Stored dataset items:
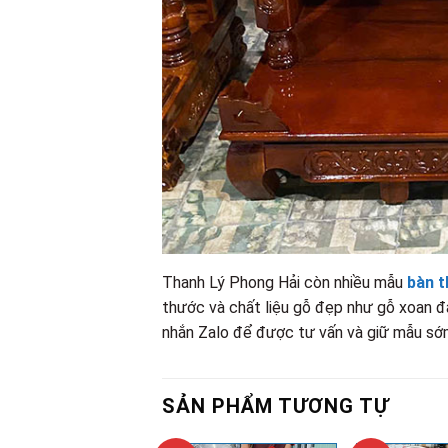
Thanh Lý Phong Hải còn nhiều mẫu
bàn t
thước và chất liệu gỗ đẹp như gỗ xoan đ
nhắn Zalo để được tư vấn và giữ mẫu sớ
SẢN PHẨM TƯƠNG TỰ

- _How to complete this task_
An unchanged copy of the data, images excluded, is all that should be given.

- _Task response_
Thanh Lý Phong Hải còn nhiều mẫu
bàn t
thước và chất liệu gỗ đẹp như gỗ xoan đ
nhắn Zalo để được tư vấn và giữ mẫu sớ
SẢN PHẨM TƯƠNG TỰ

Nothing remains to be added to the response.